Table 1 Different data types processed by the Big Data platform and their growth rate

According to the results of the performance evaluation, in terms of the dataset ingestion step, the data platform had a good performance with respect to the completion time as well as the CPU, network, and memory usage. It is a step that can be easily made with a high degree of concurrency without seriously affecting the rest of the stack. The incident prediction demonstrated a very good performance with respect to the completion time as well as the CPU, network, and memory usage. Performance increased by lowering the volumes of data handled. Increasing data needs more time, more CPU, and memory to be trained. Similar behavior is observed in risk assessment step.

11 Discussion

Building a Big Data platform that can collect and process all the available global food safety data requires an architecture that is scalable and can accommodate the dynamic requirements in functionalities, data, and speed of analysis. As presented in this chapter the starting point of the design is a robust internal data schema that can scale to many different data types and can support data standards, i.e., standard properties and semantic vocabularies. Putting significant effort to define the internal data model will give important advantages in the long run.

As presented in Sect. 10, an important aspect that needs to be carefully tested is the scalability of a Big Data platform both in terms of volume and velocity of data. To that direction we have conducted several experiments for realistic scenarios with real and synthetic datasets [15]. The parts of the Big Data platform that are more computational intensive are the data processing and enrichment processes. Increased data volume and velocity can be supported by expanding the infrastructure with more computational and memory resources but still keeping the platform very efficient.

It is critical to have an open architecture that can easily support new data sources and data types but also new processes. Using a data platform that is based on microservices enables such an open and scalable architecture. We have validated this in the case of the food safety sector through many new requirements for new data types and data sources in order to provide descriptive and predictive analytics that will help the experts to take data-informed decisions.

In terms of future work, the Big Data platform will be expanded by mechanisms that will assign global identifiers to entities such as companies, batch numbers of the products, hazards, ingredients, and raw materials. Relying on such global identifiers will enhance the traceability information that will be managed and processed by the platform.

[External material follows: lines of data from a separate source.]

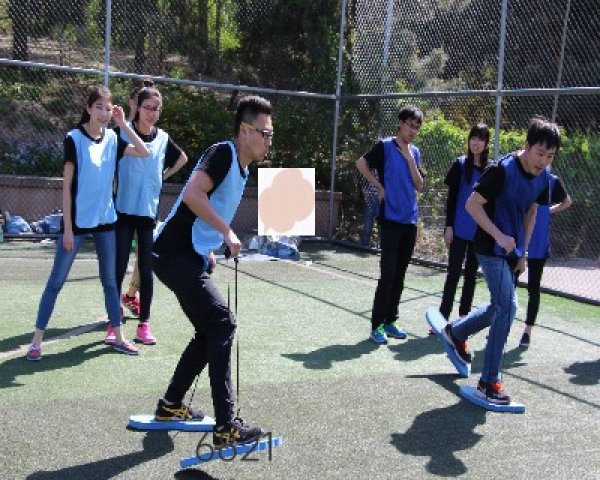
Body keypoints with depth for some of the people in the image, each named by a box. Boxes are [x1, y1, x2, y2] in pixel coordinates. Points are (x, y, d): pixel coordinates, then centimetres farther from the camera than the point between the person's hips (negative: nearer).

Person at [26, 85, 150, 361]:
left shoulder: (112, 139, 4)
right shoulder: (75, 138, -10)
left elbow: (144, 152, 5)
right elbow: (67, 185, -11)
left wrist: (123, 124, -4)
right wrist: (67, 228, -13)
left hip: (105, 220, 5)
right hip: (78, 221, -5)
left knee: (110, 280, 12)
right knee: (56, 282, 0)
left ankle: (119, 337, 21)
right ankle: (36, 341, 7)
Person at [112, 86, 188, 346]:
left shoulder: (163, 139, 5)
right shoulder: (122, 132, -4)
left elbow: (182, 158, 23)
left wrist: (164, 174, 11)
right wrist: (111, 182, 0)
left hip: (150, 211, 3)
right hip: (124, 210, -2)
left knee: (146, 269, 6)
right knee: (118, 269, 0)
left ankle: (144, 325, 14)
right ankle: (113, 325, 8)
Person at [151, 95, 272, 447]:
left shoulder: (243, 169, 15)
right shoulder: (223, 153, -14)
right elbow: (192, 194, -29)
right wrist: (227, 232, -24)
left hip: (192, 257, 10)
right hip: (176, 255, -10)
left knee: (211, 331, 15)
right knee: (223, 323, -16)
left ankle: (171, 405, 29)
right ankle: (226, 426, -15)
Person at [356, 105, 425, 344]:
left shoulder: (414, 152, 12)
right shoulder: (385, 146, -4)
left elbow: (419, 186, 6)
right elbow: (361, 163, -8)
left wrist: (409, 159, -4)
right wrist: (379, 186, -8)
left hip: (410, 220, 6)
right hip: (391, 219, -6)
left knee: (400, 275, 10)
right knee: (387, 275, -7)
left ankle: (390, 320, 20)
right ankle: (377, 325, 0)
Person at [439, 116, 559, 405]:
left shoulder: (543, 178, 0)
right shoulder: (503, 170, -22)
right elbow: (472, 204, -18)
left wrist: (522, 253, 12)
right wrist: (499, 236, -25)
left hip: (512, 252, 8)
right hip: (491, 248, -8)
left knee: (500, 307, 18)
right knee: (507, 307, -15)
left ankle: (455, 332, 44)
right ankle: (488, 382, -7)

Furthermore, as the scope of the Big Data platform expands from managing only open data to also managing and processing private data, it is important to look at the data security aspects that will enable the setup of public-private data trusts [17]. We are already working in the context of the Food Safety Market H2020 project (https://foodsafetymarket.eu/) on the deployment of authentication and authorization methods as well of data anonymization techniques. We start by deploying secure data exchange services for very critical processes like food certification. Combining AI, data, and security technologies, we aim at creating a data space for the food safety sector.

Finally, the development of marketplace services that will allow data sharing, data discovery, and data monetization is a next step that will open up new possibilities in the food safety sector [18].

12 Conclusions

This chapter presented a Big Data platform that efficiently collects, processes, links, and mines global food safety data to enable the generation of insights and predictions that can help food safety experts to make critical decisions and make our food safer. Using data standards and deploying mature and state-of-the-art Big Data technologies, we managed to develop a data platform that is open and scalable. Best practices on the deployment of data platforms such as identification of records, orchestrating pipelines, automating the aggregation workflow, securing exchange, and monitoring of a Big Data platform were shared.